[Because I love this story from 2002, it’s another Throwback Thursday. Enjoy.]
Some of the most interesting discussions can be overhead from the backseat of a minivan. Sometimes parents are even invited to contribute. The other day as we were on our way to our Sunday School Christmas concert dress rehearsal, my ears perked up at the conversation that was going on behind me. Gil had taken that moment to educate his brothers about what mammals were.
“We’re mammals, aren’t we, Mom?” Gil called for confirmation. Tim, who was in Christmas concert mode and not quite following the conversation, gave the two of us a confused look when I confirmed Gil’s statement. The confusion became obvious to us when he protested, “But I thought we were shepherds!”
Gil responded by telling Tim that people were mammals. But Tim wasn’t leaving Christmas concert mode that easy. “So are shepherds mammals?” he queried. In the qualitative style of a scientist, he then proceeded through the entire cast of nativity characters, asking if each one in turn were also a mammal. Yes, sheep were mammals. Camels, too. No, not angels. And then came the inevitable question.
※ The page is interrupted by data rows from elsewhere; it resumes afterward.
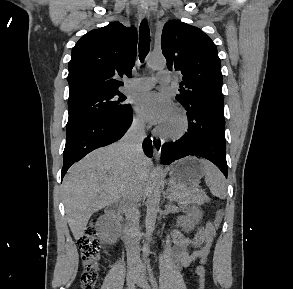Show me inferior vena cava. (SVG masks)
I'll list each match as a JSON object with an SVG mask.
<instances>
[{"mask_svg": "<svg viewBox=\"0 0 293 289\" xmlns=\"http://www.w3.org/2000/svg\"><path fill=\"white\" fill-rule=\"evenodd\" d=\"M145 138V125L142 121H135L122 139L126 152L134 157L136 166L141 162L143 155L142 142ZM142 195V184L138 176L132 177L125 188L122 204L126 209L127 220V257L128 261L139 262V212L137 202Z\"/></svg>", "mask_w": 293, "mask_h": 289, "instance_id": "obj_1", "label": "inferior vena cava"}]
</instances>
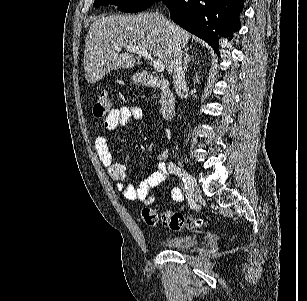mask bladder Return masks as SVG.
<instances>
[{
	"instance_id": "31cf9c89",
	"label": "bladder",
	"mask_w": 307,
	"mask_h": 301,
	"mask_svg": "<svg viewBox=\"0 0 307 301\" xmlns=\"http://www.w3.org/2000/svg\"><path fill=\"white\" fill-rule=\"evenodd\" d=\"M200 238L190 235H180L165 239L162 244L167 249L172 250H187L191 245L197 244Z\"/></svg>"
}]
</instances>
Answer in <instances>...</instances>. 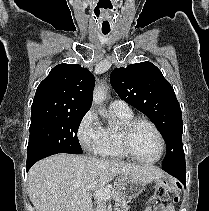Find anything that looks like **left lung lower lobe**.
<instances>
[{
	"label": "left lung lower lobe",
	"instance_id": "1",
	"mask_svg": "<svg viewBox=\"0 0 209 211\" xmlns=\"http://www.w3.org/2000/svg\"><path fill=\"white\" fill-rule=\"evenodd\" d=\"M164 171L169 173L170 175L174 176L177 178L185 187H186V169H185V164L178 165L175 167H162Z\"/></svg>",
	"mask_w": 209,
	"mask_h": 211
}]
</instances>
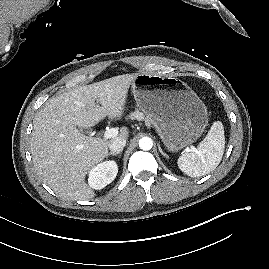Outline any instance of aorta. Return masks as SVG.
<instances>
[{
    "label": "aorta",
    "instance_id": "762f6f07",
    "mask_svg": "<svg viewBox=\"0 0 269 269\" xmlns=\"http://www.w3.org/2000/svg\"><path fill=\"white\" fill-rule=\"evenodd\" d=\"M153 146V141L149 137H143L139 140V147L142 150L148 151L152 148Z\"/></svg>",
    "mask_w": 269,
    "mask_h": 269
}]
</instances>
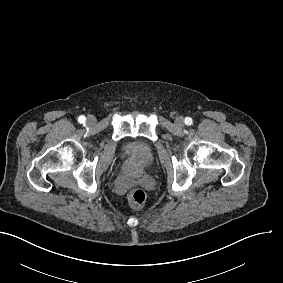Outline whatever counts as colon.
Masks as SVG:
<instances>
[{
  "label": "colon",
  "mask_w": 283,
  "mask_h": 283,
  "mask_svg": "<svg viewBox=\"0 0 283 283\" xmlns=\"http://www.w3.org/2000/svg\"><path fill=\"white\" fill-rule=\"evenodd\" d=\"M127 199L131 206L135 208H139L145 204L147 200V193L144 189L138 187V188L133 189L129 193Z\"/></svg>",
  "instance_id": "5ec220e1"
}]
</instances>
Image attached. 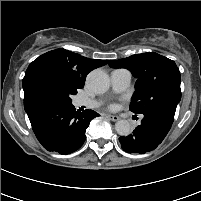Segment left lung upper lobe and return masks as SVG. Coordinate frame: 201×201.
<instances>
[{"label": "left lung upper lobe", "instance_id": "obj_1", "mask_svg": "<svg viewBox=\"0 0 201 201\" xmlns=\"http://www.w3.org/2000/svg\"><path fill=\"white\" fill-rule=\"evenodd\" d=\"M112 68L129 69L137 78L130 110L145 114L155 109L176 111L181 99L180 72L173 60L154 52L110 61Z\"/></svg>", "mask_w": 201, "mask_h": 201}]
</instances>
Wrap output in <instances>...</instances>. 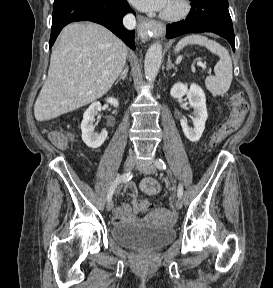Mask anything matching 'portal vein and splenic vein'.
Listing matches in <instances>:
<instances>
[{"mask_svg": "<svg viewBox=\"0 0 273 288\" xmlns=\"http://www.w3.org/2000/svg\"><path fill=\"white\" fill-rule=\"evenodd\" d=\"M197 65L200 66V67H205V64L202 63L201 61H199V62L197 63Z\"/></svg>", "mask_w": 273, "mask_h": 288, "instance_id": "18ae733b", "label": "portal vein and splenic vein"}]
</instances>
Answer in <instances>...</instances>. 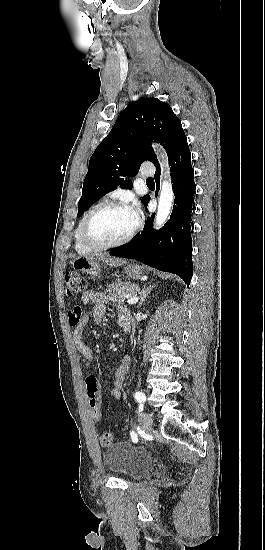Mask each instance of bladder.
I'll return each mask as SVG.
<instances>
[{"mask_svg": "<svg viewBox=\"0 0 265 550\" xmlns=\"http://www.w3.org/2000/svg\"><path fill=\"white\" fill-rule=\"evenodd\" d=\"M103 461L110 472L132 480L145 477L152 466L149 453L126 442H118L107 448L103 453Z\"/></svg>", "mask_w": 265, "mask_h": 550, "instance_id": "obj_1", "label": "bladder"}]
</instances>
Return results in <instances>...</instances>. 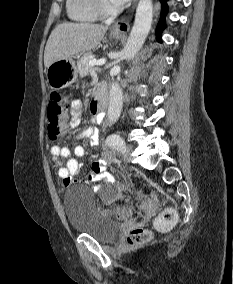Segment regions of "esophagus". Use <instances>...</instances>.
Returning <instances> with one entry per match:
<instances>
[{
  "mask_svg": "<svg viewBox=\"0 0 233 284\" xmlns=\"http://www.w3.org/2000/svg\"><path fill=\"white\" fill-rule=\"evenodd\" d=\"M137 0H134V5L132 7V9L124 16L122 17L121 19H119L118 21H116L113 26H112V31L113 32H116V33H127L129 28H130V25H129V22H130V19L132 17V12L135 8V2Z\"/></svg>",
  "mask_w": 233,
  "mask_h": 284,
  "instance_id": "esophagus-1",
  "label": "esophagus"
}]
</instances>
“So is Jesus a mammal?” By this time Tim was enjoying his goofy repartee immensely. But when Gil answered Tim by saying, “No, Jesus wasn’t a mammal. He’s God,” I had to gently correct our little theologian. Yes, Jesus is God, but when he was a man on earth, he was a mammal, too.
What parent on their way to a Sunday School Christmas concert could pass up a teaching moment like that one? I explained to the boys that the whole reason we celebrate Christmas is because Jesus came down from heaven and became a mammal just like one of us and that even though he is God, he knows what’s it’s like to be a human being, too.
The boys gave me their token attention, and then digressed into what the difference was between mammals and birds. Gil’s qualification, which for some unknown reason involved the number of times a day a bird goes “poop”, had me making a mental note to spend more time on Science after Christmas.
As Gil continued to “educate” his younger brothers, I marveled at how easy it is for the little ones to believe. In their childlike way, they have the faith to accept that Jesus, who is God, was also once a man. By that same token, it is sometimes impossible for adults to acknowledge the same fact.
Whether it’s Jesus or Santa Claus, Adam and Eve or the Big Bang, everyone wants to believe in something. And when you think about it, maybe the whole idea of Jesus being born a child of poverty in a stable, the humblest of births, is not such a far-fetched idea after all. God made his Son accessible to everyone by making him a mammal, in his own way like both a lamb and a shepherd. During this season of wonder, it’s time to enter into the amazing reason we celebrate Christmas in the first place.